Dataset records
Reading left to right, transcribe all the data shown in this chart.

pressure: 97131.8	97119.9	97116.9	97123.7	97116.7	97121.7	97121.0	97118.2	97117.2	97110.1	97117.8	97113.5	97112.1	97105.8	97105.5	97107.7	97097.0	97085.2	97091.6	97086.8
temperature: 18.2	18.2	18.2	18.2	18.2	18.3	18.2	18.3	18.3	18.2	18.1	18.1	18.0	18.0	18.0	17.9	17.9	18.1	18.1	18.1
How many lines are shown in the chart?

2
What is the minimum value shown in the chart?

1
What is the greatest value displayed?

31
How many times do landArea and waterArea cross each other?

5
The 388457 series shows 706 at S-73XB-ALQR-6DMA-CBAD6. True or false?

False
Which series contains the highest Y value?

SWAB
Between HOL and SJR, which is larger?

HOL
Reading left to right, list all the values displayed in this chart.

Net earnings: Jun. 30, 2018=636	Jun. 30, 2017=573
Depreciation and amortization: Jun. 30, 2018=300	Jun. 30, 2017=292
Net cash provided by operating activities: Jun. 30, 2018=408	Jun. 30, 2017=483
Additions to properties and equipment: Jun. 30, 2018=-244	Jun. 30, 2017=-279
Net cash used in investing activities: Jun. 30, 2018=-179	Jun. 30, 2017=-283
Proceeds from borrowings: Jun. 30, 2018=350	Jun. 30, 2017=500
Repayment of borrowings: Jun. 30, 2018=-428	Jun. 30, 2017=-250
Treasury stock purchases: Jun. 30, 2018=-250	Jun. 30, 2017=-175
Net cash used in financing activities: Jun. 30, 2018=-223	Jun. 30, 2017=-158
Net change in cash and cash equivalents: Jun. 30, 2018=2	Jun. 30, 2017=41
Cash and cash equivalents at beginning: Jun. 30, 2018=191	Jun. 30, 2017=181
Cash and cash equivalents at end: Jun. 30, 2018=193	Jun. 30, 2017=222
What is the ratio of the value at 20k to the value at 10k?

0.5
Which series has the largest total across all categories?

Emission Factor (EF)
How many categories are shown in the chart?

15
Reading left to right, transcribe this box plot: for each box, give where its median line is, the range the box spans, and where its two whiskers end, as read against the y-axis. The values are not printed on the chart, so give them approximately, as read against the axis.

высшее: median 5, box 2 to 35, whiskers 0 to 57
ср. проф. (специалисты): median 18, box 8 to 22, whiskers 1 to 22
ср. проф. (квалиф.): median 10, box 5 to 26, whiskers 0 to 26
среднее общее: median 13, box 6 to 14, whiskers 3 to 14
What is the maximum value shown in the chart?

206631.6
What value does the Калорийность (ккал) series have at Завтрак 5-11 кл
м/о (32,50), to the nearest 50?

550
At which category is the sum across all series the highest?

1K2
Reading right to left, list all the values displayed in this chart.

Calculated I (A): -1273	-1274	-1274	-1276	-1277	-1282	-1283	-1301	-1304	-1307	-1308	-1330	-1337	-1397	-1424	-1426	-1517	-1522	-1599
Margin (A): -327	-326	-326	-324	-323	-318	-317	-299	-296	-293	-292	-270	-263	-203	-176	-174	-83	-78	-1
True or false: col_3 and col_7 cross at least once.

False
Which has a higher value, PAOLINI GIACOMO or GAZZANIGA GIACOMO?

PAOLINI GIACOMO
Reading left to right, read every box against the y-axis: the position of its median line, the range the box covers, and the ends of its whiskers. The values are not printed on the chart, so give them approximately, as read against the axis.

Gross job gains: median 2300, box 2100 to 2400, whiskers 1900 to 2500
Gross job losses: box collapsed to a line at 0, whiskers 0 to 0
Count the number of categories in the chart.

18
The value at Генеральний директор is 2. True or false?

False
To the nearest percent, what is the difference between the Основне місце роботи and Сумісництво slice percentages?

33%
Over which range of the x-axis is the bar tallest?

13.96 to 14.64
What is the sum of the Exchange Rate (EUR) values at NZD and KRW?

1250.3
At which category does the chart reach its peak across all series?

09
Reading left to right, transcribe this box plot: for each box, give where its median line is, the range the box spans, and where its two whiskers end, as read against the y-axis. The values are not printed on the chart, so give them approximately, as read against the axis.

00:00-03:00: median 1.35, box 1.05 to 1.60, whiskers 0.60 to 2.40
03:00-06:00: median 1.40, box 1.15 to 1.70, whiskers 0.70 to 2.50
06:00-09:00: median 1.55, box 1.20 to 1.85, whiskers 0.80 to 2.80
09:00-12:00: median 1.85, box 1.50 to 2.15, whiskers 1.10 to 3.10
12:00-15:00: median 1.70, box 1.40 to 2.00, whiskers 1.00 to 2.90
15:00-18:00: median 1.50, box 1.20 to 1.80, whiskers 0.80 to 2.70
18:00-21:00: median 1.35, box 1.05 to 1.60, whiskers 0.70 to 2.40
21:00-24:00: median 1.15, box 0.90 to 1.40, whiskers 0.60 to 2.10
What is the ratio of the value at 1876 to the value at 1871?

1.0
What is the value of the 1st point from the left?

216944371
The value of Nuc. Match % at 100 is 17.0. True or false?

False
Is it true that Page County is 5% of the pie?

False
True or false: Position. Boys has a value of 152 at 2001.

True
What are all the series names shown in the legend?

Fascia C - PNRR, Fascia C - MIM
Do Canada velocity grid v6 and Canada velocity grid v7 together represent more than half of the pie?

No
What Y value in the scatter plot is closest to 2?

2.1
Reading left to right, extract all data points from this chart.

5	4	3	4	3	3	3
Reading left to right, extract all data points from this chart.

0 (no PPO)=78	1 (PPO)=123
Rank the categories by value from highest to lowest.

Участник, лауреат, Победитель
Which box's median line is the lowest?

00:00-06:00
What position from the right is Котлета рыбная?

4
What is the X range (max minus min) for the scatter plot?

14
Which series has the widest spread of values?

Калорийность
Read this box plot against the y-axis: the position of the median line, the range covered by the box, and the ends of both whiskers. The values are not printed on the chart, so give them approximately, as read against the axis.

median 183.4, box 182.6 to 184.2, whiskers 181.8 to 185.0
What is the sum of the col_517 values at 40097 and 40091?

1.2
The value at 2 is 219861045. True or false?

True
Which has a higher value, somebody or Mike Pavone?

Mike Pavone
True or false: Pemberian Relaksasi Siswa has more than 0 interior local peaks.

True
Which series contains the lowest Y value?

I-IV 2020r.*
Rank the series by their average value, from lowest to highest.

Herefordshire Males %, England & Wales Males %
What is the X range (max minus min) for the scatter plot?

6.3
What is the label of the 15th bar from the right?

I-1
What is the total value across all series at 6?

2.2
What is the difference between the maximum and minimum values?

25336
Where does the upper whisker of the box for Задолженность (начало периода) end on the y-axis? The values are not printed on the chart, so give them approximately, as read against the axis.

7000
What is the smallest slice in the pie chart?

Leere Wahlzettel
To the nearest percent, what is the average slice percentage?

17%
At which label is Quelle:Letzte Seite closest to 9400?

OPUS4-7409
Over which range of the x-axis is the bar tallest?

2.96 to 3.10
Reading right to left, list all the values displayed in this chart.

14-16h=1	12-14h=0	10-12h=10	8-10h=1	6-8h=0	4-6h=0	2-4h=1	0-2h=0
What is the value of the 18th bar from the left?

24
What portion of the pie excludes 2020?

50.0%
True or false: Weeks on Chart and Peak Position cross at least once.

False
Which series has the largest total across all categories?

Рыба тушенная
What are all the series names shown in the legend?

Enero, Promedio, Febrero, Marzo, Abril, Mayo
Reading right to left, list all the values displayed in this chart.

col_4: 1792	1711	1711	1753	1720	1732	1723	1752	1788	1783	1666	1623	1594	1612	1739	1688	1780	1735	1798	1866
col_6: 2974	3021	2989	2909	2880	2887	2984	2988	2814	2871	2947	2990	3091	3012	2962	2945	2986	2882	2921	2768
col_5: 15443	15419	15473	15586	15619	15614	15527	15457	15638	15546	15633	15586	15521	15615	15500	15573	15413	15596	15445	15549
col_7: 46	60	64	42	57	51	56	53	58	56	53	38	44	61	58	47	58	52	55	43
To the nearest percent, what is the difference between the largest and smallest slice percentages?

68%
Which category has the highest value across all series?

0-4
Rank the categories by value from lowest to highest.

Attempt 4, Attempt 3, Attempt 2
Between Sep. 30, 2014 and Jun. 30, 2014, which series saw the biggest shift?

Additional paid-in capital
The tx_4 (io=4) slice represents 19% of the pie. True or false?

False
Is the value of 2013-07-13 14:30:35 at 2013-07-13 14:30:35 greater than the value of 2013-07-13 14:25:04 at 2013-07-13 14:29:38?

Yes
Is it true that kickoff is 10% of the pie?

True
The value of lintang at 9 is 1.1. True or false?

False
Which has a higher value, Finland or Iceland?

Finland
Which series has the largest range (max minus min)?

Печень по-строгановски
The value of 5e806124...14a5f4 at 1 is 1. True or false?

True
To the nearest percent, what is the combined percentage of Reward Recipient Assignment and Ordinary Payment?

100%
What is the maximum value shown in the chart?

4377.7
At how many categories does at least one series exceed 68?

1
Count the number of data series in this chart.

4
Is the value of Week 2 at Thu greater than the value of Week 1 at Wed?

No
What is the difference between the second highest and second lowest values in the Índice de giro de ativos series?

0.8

What needs to be done: Copy out the records from the start through the line that contains "How many lines are shown in the chart?", including both ends.

Solution to the problem:
Reading left to right, transcribe all the data shown in this chart.

pressure: 97131.8	97119.9	97116.9	97123.7	97116.7	97121.7	97121.0	97118.2	97117.2	97110.1	97117.8	97113.5	97112.1	97105.8	97105.5	97107.7	97097.0	97085.2	97091.6	97086.8
temperature: 18.2	18.2	18.2	18.2	18.2	18.3	18.2	18.3	18.3	18.2	18.1	18.1	18.0	18.0	18.0	17.9	17.9	18.1	18.1	18.1
How many lines are shown in the chart?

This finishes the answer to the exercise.